**TASKS**
a - Answer these questions from the text on special conformal transformations:
(i) In mathematical physics, which conformal maps are special conformal transformations?
(ii) What have special conformal transformations been used to study?
(iii) What is the operation that reciprocates the terms before addition and then reciprocates the result called?
b - In the text on special conformal transformations, write out the passage starting with "The matrix describes" and going on through "the projective line.", substituting "parallel sum" for "parallel operation".

**READING TEXT**

In projective geometry, a special conformal transformation is a linear fractional transformation that is not an affine transformation. Thus the generation of a special conformal transformation involves use of multiplicative inversion, which is the generator of linear fractional transformations that is not affine.

In mathematical physics, certain conformal maps known as spherical wave transformations are special conformal transformations.

A special conformal transformation can be written^[1]

${\displaystyle x'^{\mu }={\frac {x^{\mu }-b^{\mu }x^{2}}{1-2b\cdot x+b^{2}x^{2}}}={\frac {x^{2}}{|x-bx^{2}|^{2}}}(x^{\mu }-b^{\mu }x^{2})\,.}$

It is a composition of an inversion (x^μ → x^μ/x² = y^μ), a translation (y^μ → y^μ − b^μ = z^μ), and another inversion (z^μ → z^μ/z² = x′^μ)

${\displaystyle {\frac {x'^{\mu }}{x'^{2}}}={\frac {x^{\mu }}{x^{2}}}-b^{\mu }\,.}$

Its infinitesimal generator is

${\displaystyle K_{\mu }=-i(2x_{\mu }x^{\nu }\partial _{\nu }-x^{2}\partial _{\mu })\,.}$

Special conformal transformations have been used to study the force field of an electric charge in hyperbolic motion.^[2]

The inversion can also be taken^[3] to be multiplicative inversion of biquaternions B. The complex algebra B can be extended to P(B) through the projective line over a ring. Homographies on P(B) include translations:

${\displaystyle U(q:1){\begin{pmatrix}1&0\\t&1\end{pmatrix}}=U(q+t:1).}$

The homography group G(B) includes of translations at infinity with respect to the embedding q → U(q:1);

${\displaystyle {\begin{pmatrix}0&1\\1&0\end{pmatrix}}{\begin{pmatrix}1&0\\t&1\end{pmatrix}}{\begin{pmatrix}0&1\\1&0\end{pmatrix}}={\begin{pmatrix}1&t\\0&1\end{pmatrix}}.}$

The matrix describes the action of a special conformal transformation.^[4]

The translations form a subgroup of the linear fractional group acting on a projective line. There are two embeddings into the projective line of homogeneous coordinates: z → [z:1] and z → [1:z]. An addition operation corresponds to a translation in the first embedding. The translations to the second embedding are special conformal transformations, forming translations at infinity. Addition by these transformations reciprocates the terms before addition, then returns the result by another reciprocation. This operation is called the parallel operation. In the case of the complex plane the parallel operator forms an addition operation in an alternative field using infinity but excluding zero. The translations at infinity thus form another subgroup of the homography group on the projective line.

**DATASET SECTION**

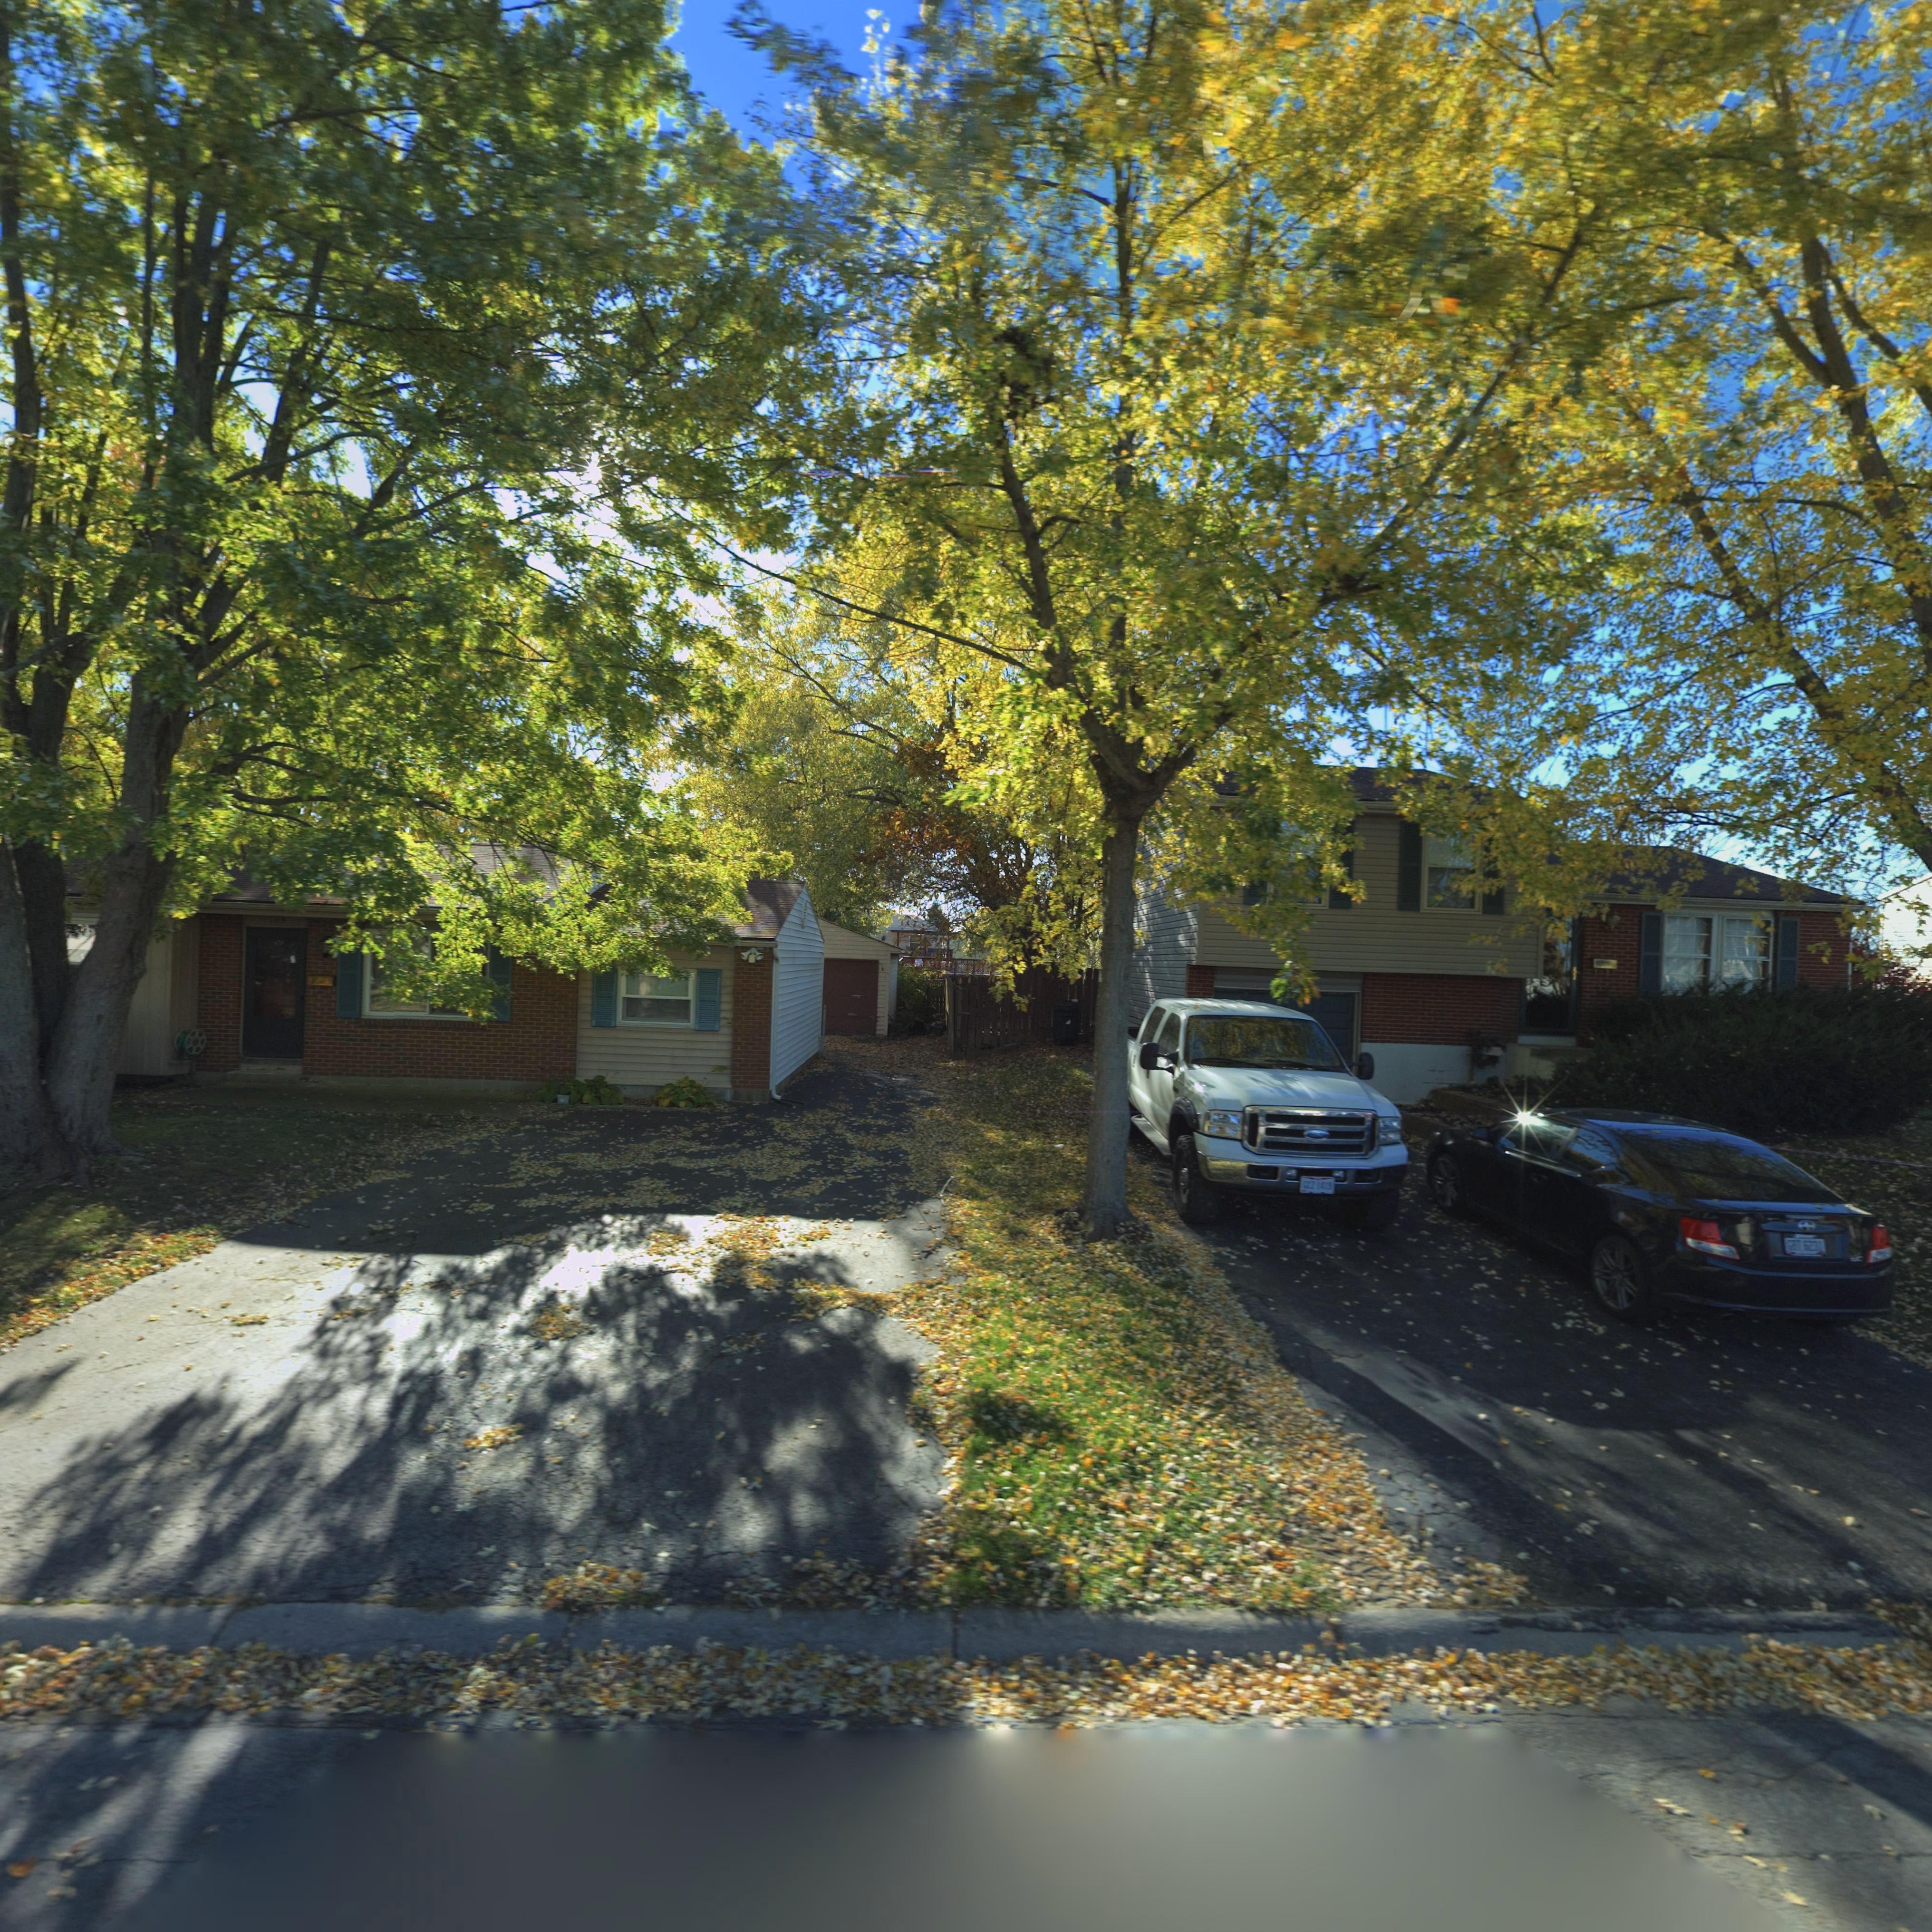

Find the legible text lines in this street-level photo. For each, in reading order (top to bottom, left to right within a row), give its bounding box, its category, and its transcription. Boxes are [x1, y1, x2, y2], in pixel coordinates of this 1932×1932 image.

[269, 915, 286, 924] StreetNumber: 123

**RESPONSES IN ORDER**
a -
(i) Spherical wave transformations.
(ii) The force field of an electric charge in hyperbolic motion.
(iii) The parallel operation.

b -
The matrix describes the action of a special conformal transformation.^[4]

The translations form a subgroup of the linear fractional group acting on a projective line. There are two embeddings into the projective line of homogeneous coordinates: z → [z:1] and z → [1:z]. An addition operation corresponds to a translation in the first embedding. The translations to the second embedding are special conformal transformations, forming translations at infinity. Addition by these transformations reciprocates the terms before addition, then returns the result by another reciprocation. This operation is called the parallel sum. In the case of the complex plane the parallel operator forms an addition operation in an alternative field using infinity but excluding zero. The translations at infinity thus form another subgroup of the homography group on the projective line.